§ DATA SHOWN

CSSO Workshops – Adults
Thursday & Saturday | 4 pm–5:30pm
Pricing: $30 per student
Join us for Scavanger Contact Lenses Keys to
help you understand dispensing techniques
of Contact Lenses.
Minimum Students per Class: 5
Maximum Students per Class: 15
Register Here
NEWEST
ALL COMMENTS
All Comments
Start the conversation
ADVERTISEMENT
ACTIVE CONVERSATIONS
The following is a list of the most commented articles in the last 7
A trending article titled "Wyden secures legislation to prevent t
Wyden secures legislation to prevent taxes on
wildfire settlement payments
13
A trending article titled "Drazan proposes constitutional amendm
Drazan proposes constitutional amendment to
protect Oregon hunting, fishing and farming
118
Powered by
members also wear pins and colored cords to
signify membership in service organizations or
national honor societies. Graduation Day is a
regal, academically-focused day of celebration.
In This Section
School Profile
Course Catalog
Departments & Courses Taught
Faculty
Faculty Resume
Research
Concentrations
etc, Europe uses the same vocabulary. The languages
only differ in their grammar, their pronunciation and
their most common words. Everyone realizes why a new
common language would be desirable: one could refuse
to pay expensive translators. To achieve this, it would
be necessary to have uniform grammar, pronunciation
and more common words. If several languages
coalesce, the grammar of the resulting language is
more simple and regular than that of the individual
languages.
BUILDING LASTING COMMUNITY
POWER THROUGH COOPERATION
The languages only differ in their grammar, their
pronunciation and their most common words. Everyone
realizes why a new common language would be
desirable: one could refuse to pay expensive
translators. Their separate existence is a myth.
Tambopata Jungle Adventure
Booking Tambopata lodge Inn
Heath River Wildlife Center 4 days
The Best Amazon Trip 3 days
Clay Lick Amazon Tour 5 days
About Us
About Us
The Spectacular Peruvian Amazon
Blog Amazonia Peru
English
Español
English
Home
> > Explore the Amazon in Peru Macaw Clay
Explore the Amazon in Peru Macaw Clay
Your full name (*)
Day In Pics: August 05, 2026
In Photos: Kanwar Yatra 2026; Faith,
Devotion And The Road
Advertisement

§ WHAT YOU SHOULD DO
Rewrite the records from the first line through the line with "Maximum Students per Class: 15", swapping "Pricing" for "Cost" and leaving everything else as it is.

§ EXERCISE OUTPUT
CSSO Workshops – Adults
Thursday & Saturday | 4 pm–5:30pm
Cost: $30 per student
Join us for Scavanger Contact Lenses Keys to
help you understand dispensing techniques
of Contact Lenses.
Minimum Students per Class: 5
Maximum Students per Class: 15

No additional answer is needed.